In base a questi due articoli, quindi, Inter e Milan per i fatti fin qui emersi dall’inchiesta potrebbero rischiare “solamente” una multa. Discorso diverso invece per i dirigenti e gli altri tesserati intercettati a dialogare con i capi ultras, per cui la Procura Figc potrebbe chiedere una squalifica o l’inibizione. Il Codice di giustizia sportiva, però, all’articolo 4 richiama appunto ai principi di lealtà, correttezza e probità. Concetti vaghi, che proprio per questo motivo si applicano a una vasta fattispecie di comportanti. La Juventus, ad esempio, è stata penalizzata di 10 punti per il caso plusvalenze proprio in base a questo articolo del Codice, non in base all’articolo 31 (Violazioni in materia gestionale ed economica). La violazione da parte di un club degli obblighi prevista dall’articolo 4 prevede infatti una sanzione che va dall’ammonizione all’ammenda fino alla penalizzazione di uno o più punti in classifica. E per i tesserati la sanzione più grave prevista è ancora la squalifica o l’inibizione. È presto per dire cosa accadrà a Inter e Milan, ma vale la pena ricordare in conclusione che il Codice di giustizia sportiva prevede tra le circostanze aggravanti anche l’aver commesso un illecito “in concorso con soggetti facenti parte di associazione di tipo mafioso ai sensi dell’art. 416 bis del Codice penale”.
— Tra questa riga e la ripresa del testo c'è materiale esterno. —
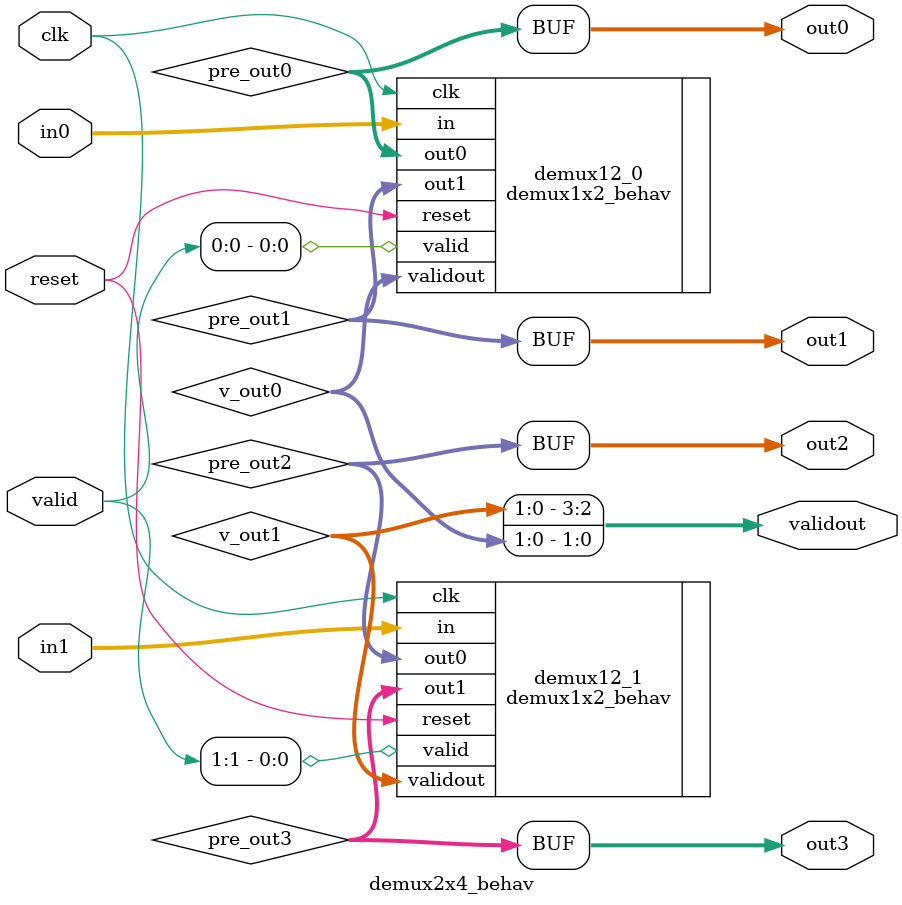
<source format=v>
`timescale 1ns/1ps
`include "./src/demux1x2_behav.v"


module demux2x4_behav (
    
    input wire clk,
    input wire reset,
    //INPUTS
    
    input wire [7:0] in0,
    input wire [7:0] in1,
    input wire [1:0] valid,
    
    //OUTPUTS

    output reg [7:0] out0,
    output reg [7:0] out1,
    output reg [7:0] out2,
    output reg [7:0] out3,
    output reg [3:0] validout
    );

    //Internal, Auxilliary
    wire [7:0] pre_out0;
    wire [7:0] pre_out1;
    wire [7:0] pre_out2;
    wire [7:0] pre_out3;
    
    wire [1:0] v_out0;
    wire [1:0] v_out1;

    // NOW, conection Demux 1x2_behav 1
    demux1x2_behav demux12_0(
        .in       (in0),
        .clk      (clk),
        .out0     (pre_out0),
        .out1     (pre_out1),
        .valid    (valid[0]),
        .validout (v_out0),
        .reset    (reset)
    );

  // Demux 1x2_behav 1
   demux1x2_behav demux12_1(
        .in       (in1),
        .clk      (clk),
        .out0     (pre_out2),
        .out1     (pre_out3),
        .valid    (valid[1]),
        .reset    (reset),
        .validout(v_out1)
    );

    always @(*) begin
        out0 = pre_out0;
        out1 = pre_out1;
        out2 = pre_out2;
        out3 = pre_out3;
        validout [0] = v_out0[0];
        validout [1] = v_out0[1];
        validout [2] = v_out1[0];
        validout [3] = v_out1[1];

    end


endmodule 
</source>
Il precedente della Juventus e di Agnelli
Si è già citato il caso di Andrea Agnelli e della Juventus. Nel 2017, in seguito a quanto emerso dall’inchiesta Alto Piemonte, l’allora presidente bianconero fu inizialmente inibito per un anno, mentre il club ricevette una multa da 300mila euro. In appello, a dicembre dello stesso anno, l’inibizione per Agnelli fu ridotta ai tre mesi fin lì già scontati e furono aumentate le ammende: 100mila euro per l’allora presidente e 600mila euro per la società. Furono anche annullate le sanzioni per gli altri dirigenti coinvolti, tranne l’ex direttore commerciale Francesco Calvo (un anno di squalifica). Agnelli e altri tesserati della Juventus non furono mai indagati dai pm di Torino. I processi accertarono che la ‘ndrangheta era riuscita a controllare i gruppi ultras dello Juventus Stadium. Tramite il controllo della curva, controllava anche il bagarinaggio e faceva pressioni sulla società per poter ottenere più biglietti di quanto consentito dalle norme della giustizia sportiva, ragione per cui Agnelli e la società (appunto mai coinvolti nell’inchiesta penale) furono condannati. Ad Agnelli e agli altri dirigenti in particolare fu contestata la frequentazione con Rocco Dominello, figlio di un uomo della cosca Pesce-Bellocco e uomo condannato per associazione mafiosa, che però per il tribunale sportivo “avvenne in maniera decisamente sporadica, ma soprattutto inconsapevole con riferimento alla conoscenza del presunto ruolo malavitoso dei soggetti citati”.